**** SUPPLIED RECORDS ****
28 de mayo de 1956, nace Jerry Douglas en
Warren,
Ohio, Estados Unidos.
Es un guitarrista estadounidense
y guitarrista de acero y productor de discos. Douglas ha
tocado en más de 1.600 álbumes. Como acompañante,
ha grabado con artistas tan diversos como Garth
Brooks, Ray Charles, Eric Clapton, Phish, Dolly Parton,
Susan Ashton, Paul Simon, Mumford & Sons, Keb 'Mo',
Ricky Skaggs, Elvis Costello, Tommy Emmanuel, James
****
### WHAT THE TASK REQUIRES
Could you print every record above exactly as it appears?

### SOLUTION FOR THIS PROBLEM
28 de mayo de 1956, nace Jerry Douglas en
Warren,
Ohio, Estados Unidos.
Es un guitarrista estadounidense
y guitarrista de acero y productor de discos. Douglas ha
tocado en más de 1.600 álbumes. Como acompañante,
ha grabado con artistas tan diversos como Garth
Brooks, Ray Charles, Eric Clapton, Phish, Dolly Parton,
Susan Ashton, Paul Simon, Mumford & Sons, Keb 'Mo',
Ricky Skaggs, Elvis Costello, Tommy Emmanuel, James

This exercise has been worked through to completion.